Re: Unicode, SMS, PDA/cellphones

From: Doug Ewell (
Date: Mon May 29 2006 - 12:57:02 CDT

  • Next message: Doug Ewell: "Re: Unicode, SMS, PDA/cellphones"

    Theodore H. Smith <delete at elfdata dot com> replied to Cristian

    >> Every time I try to send a SMS message that includes accented
    >> characters for my language (Romanian), I can't stop to blame those
    >> who have established the SMS technical standard, because the fixed
    >> 2-bytes character for Latin is pure waste of space (and money :).
    > BOCU would have been more sensible.
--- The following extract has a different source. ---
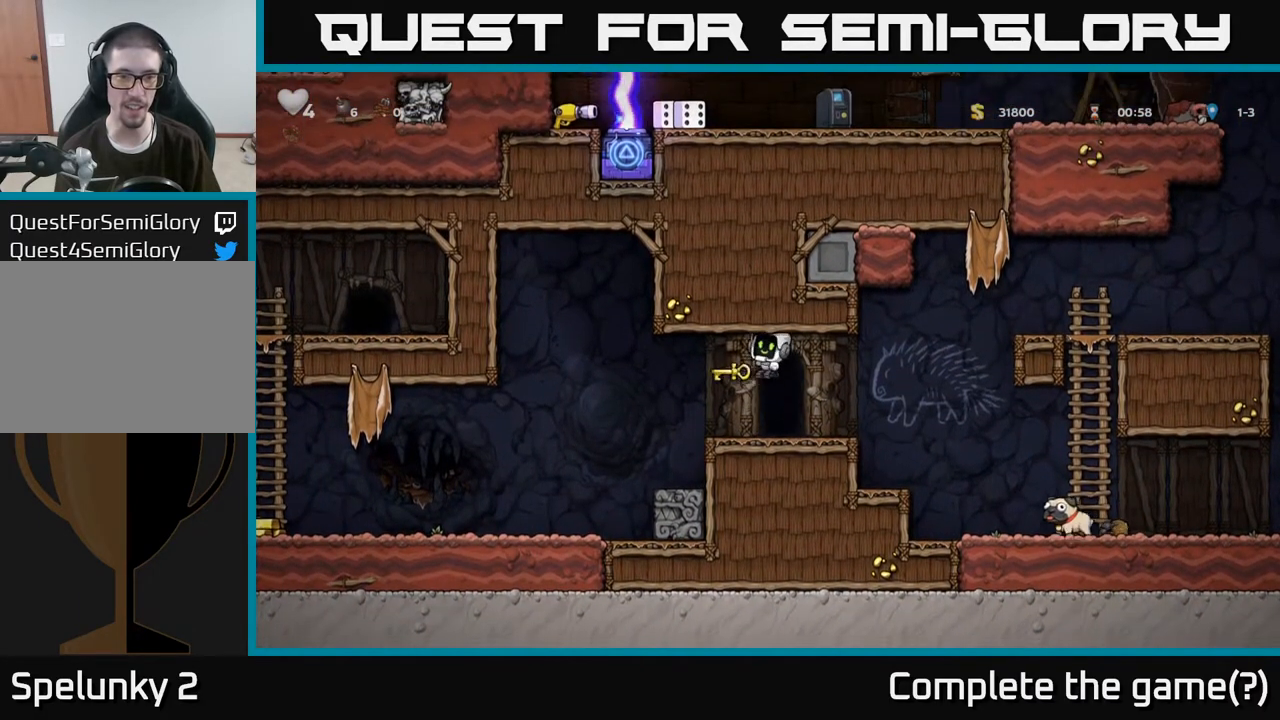
{"buttons": ["A"], "left_stick": "left", "right_stick": "center", "events": [[17, "X", "up"], [183, "left_stick", "center"], [367, "left_stick", "left"], [450, "A", "down"]]}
It can usually encode codepoints
    > above 256 in one byte per character, and it can represent every code
    > point.

    Actually that's not the full story with BOCU-1, because it requires 2
    bytes not only to encode a Latin character outside of ASCII but also 2
    bytes to encode the next ASCII character (except space or controls).
    BOCU-1 works better on text that fits within a 128-byte block.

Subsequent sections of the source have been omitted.